Abstract

Stellar collapse and the subsequent development of a core-collapse supernova explosion emit bursts of gravitational waves (GWs) that might be detected by the advanced generation of laser interferometer gravitational-wave observatories such as Advanced LIGO, Advanced Virgo, and LCGT. GW bursts from core-collapse supernovae encode information on the intricate multidimensional dynamics at work at the core of a dying massive star and may provide direct evidence for the yet uncertain mechanism driving supernovae in massive stars. Recent multidimensional simulations of core-collapse supernovae exploding via the neutrino, magnetorotational, and acoustic explosion mechanisms have predicted GW signals which have distinct structure in both the time and frequency domains.
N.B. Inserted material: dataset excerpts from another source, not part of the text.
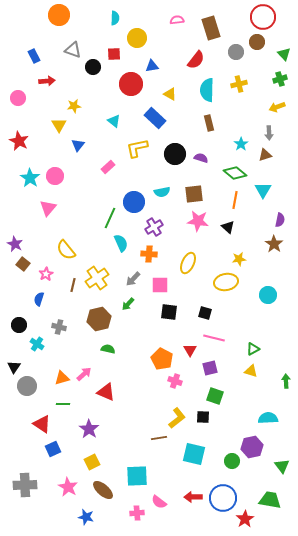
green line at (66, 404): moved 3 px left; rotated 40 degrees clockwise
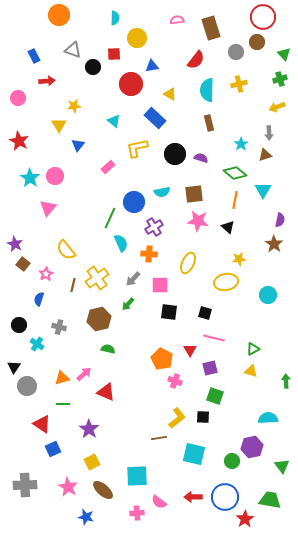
blue circle at (223, 498): moved 2 px right, 1 px up
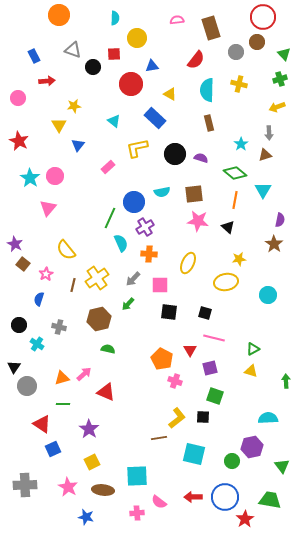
yellow cross at (239, 84): rotated 28 degrees clockwise
purple cross at (154, 227): moved 9 px left
brown ellipse at (103, 490): rotated 35 degrees counterclockwise
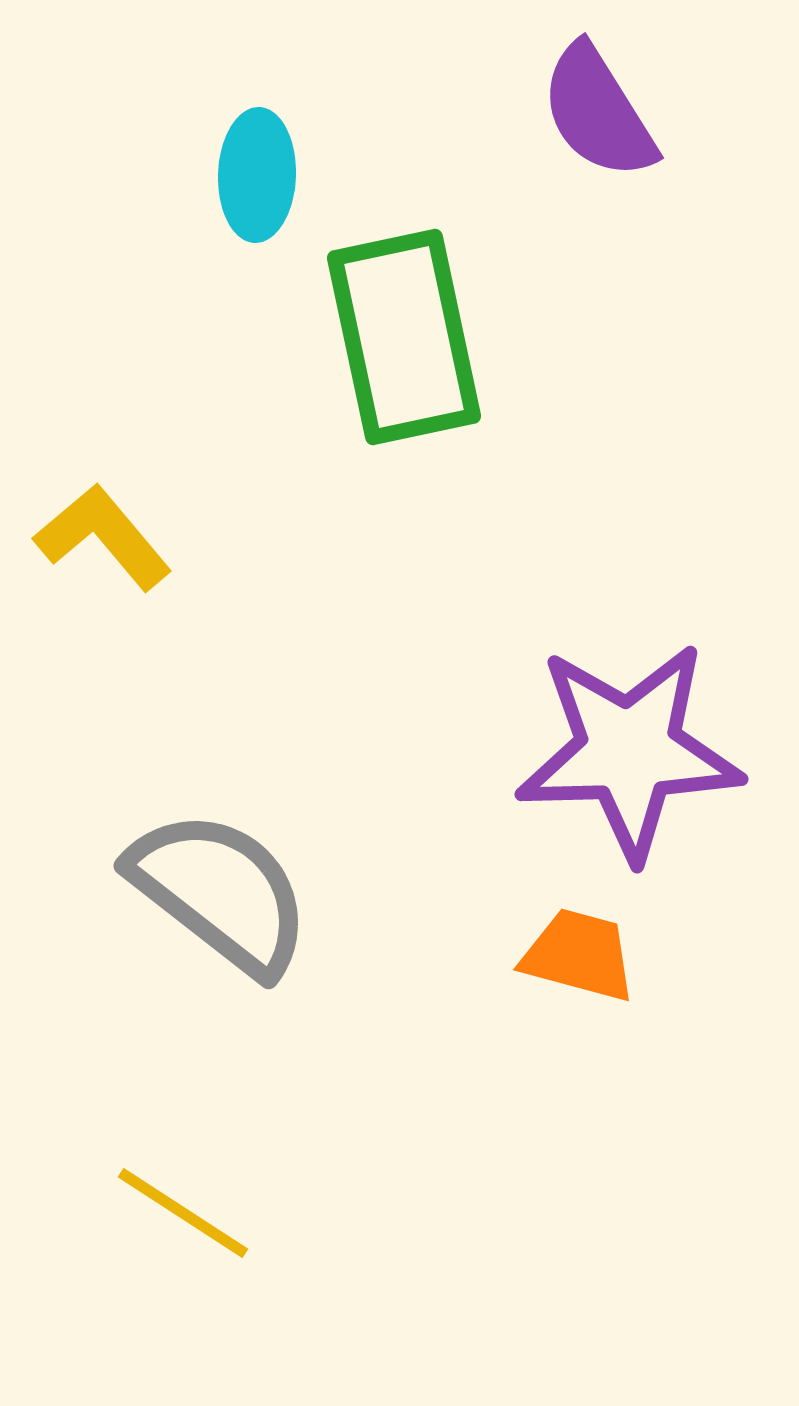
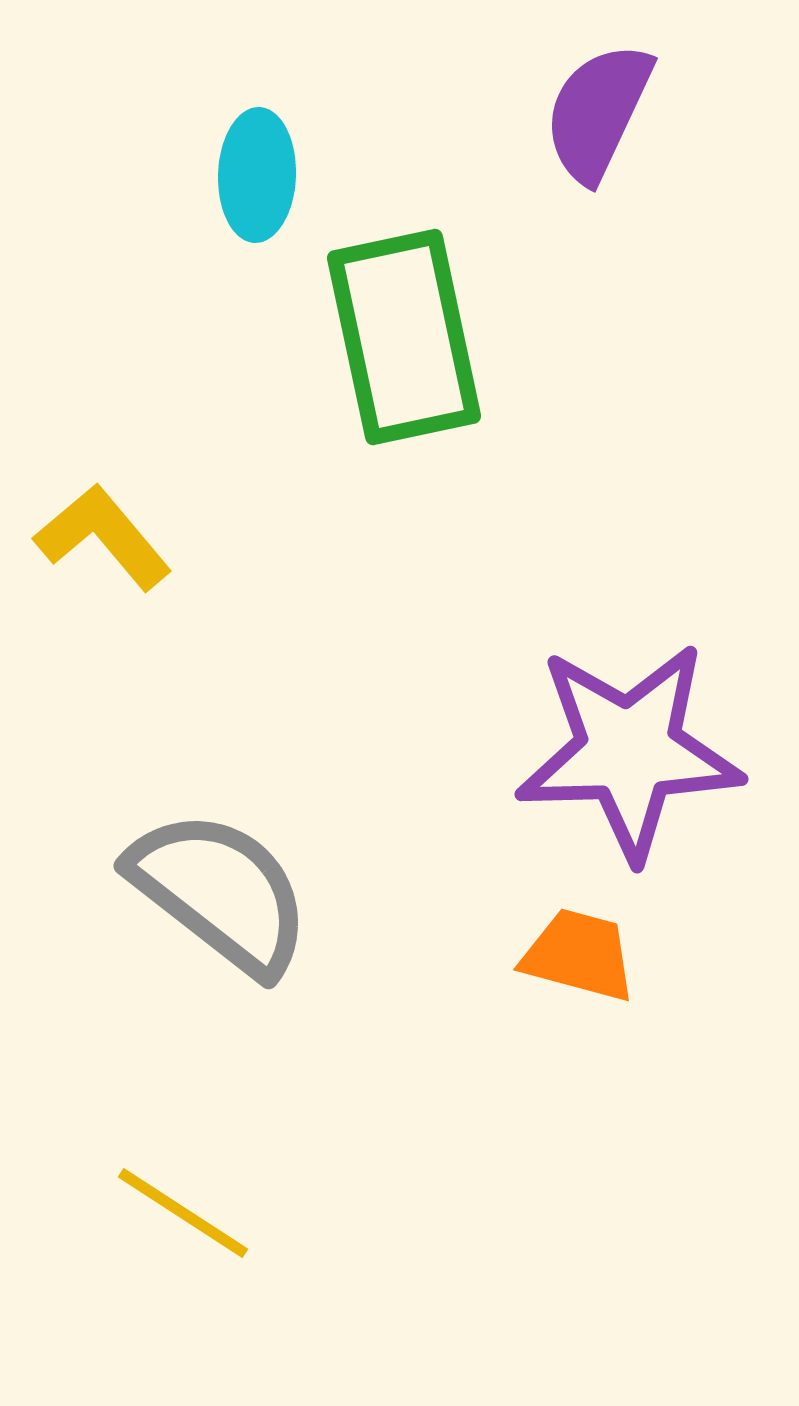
purple semicircle: rotated 57 degrees clockwise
Motivated by this, we describe a promising method for determining the most likely explosion mechanism underlying a hypothetical GW signal, based on principal component analysis and Bayesian model selection. Using simulated Advanced LIGO noise and assuming a single detector and linear waveform polarization for simplicity, we demonstrate that our method can distinguish magnetorotational explosions throughout the Milky Way (D≲10  kpc) and explosions driven by the neutrino and acoustic mechanisms to D≲2  kpc. Furthermore, we show that we can differentiate between models for rotating accretion-induced collapse of massive white dwarfs and models of rotating iron core collapse with high reliability out to several kpc.